Maybe the first thing ack should do is test the given regexp against the empty string, and if it matches die with an error? That doesn't rule out fixing the underlying code in print_line_with_options
of course. But surely nobody deliberately searches for the empty string.
That seems like a good check. If it matches the empty string, then the user has entered something incorrectly. But what would we describe to the user in the error message?
Imagine the user is looking for something like "a_b_c*", for whatever they think that that will do. How do we describe the problem?
The regular expression X matches the empty string, so it cannot be used to search for text.
There's probably no message you can write which will explain the problem clearly to someone who doesn't understand regular expressions.
"Maybe the first thing ack should do is test the given regexp against the empty string"
This will fail for (?<=.).*
and probably some genuinely realistic cases including zero-width assertions.

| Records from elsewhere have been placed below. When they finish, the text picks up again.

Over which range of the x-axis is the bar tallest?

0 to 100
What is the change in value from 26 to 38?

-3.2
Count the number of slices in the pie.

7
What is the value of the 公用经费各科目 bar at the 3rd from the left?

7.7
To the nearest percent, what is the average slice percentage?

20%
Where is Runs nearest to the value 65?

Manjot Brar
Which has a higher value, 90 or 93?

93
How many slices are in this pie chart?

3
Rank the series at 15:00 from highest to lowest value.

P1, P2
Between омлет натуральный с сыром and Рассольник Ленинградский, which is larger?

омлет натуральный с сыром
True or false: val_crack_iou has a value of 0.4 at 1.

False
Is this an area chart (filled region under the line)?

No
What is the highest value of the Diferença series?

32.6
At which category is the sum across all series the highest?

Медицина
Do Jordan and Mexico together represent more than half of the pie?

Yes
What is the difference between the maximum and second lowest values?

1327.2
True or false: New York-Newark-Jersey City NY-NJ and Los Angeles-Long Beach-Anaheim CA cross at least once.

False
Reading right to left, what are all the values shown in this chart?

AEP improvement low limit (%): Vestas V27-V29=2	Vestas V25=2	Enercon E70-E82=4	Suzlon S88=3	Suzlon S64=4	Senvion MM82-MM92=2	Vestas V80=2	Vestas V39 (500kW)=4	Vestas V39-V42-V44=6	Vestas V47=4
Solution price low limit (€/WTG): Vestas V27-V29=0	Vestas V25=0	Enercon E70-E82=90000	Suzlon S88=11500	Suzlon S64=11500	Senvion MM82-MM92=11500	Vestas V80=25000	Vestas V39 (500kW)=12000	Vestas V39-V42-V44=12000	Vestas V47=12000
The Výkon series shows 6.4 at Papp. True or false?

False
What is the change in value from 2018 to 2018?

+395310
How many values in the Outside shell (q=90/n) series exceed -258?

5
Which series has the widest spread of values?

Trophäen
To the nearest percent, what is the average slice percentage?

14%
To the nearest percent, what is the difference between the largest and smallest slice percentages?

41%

Perhaps a better solution would be to determine whether $&
is zero-length (by looking at the start and end position matched via the other punctuation variables - $+[0] - $-[0]
, I believe - to avoid the penalty of $&
) - if it is of zero length then do not colourise.
@pdl That would be my chosen approach, and a quick test I tried got it out of the highlighting loop. There was another one it was stuck in though; I'm going to investigate further when I have some more time.
Agreed that checking for $&
being zero-length is probably a win.
I'd like to see some genuinely realistic cases with zero-width assertions before we say that "We shouldn't forbid them because they might get used."
@pdl are you saying there are regexps which do match the empty string but are nonetheless useful to search with?
Ok, the bug is fixed as of 80402b4.
Thanks for fixing this, @hoelzro. Can you please put a comment on the check that explains why it's there?
@petdance Done!
Can we close this?
Not tested with the latest commit but for me this happened with
ack ''
I've found the same thing with ack $ file
. It would look like the same bug, but I just wanted to advise you guys of more ways to trigger the bug
You can grind ack to a halt with
% ack '.*'
Although
.*
is not slow for the regexp engine to match, it slows down ack a lot. Is there something ack could do more intelligently?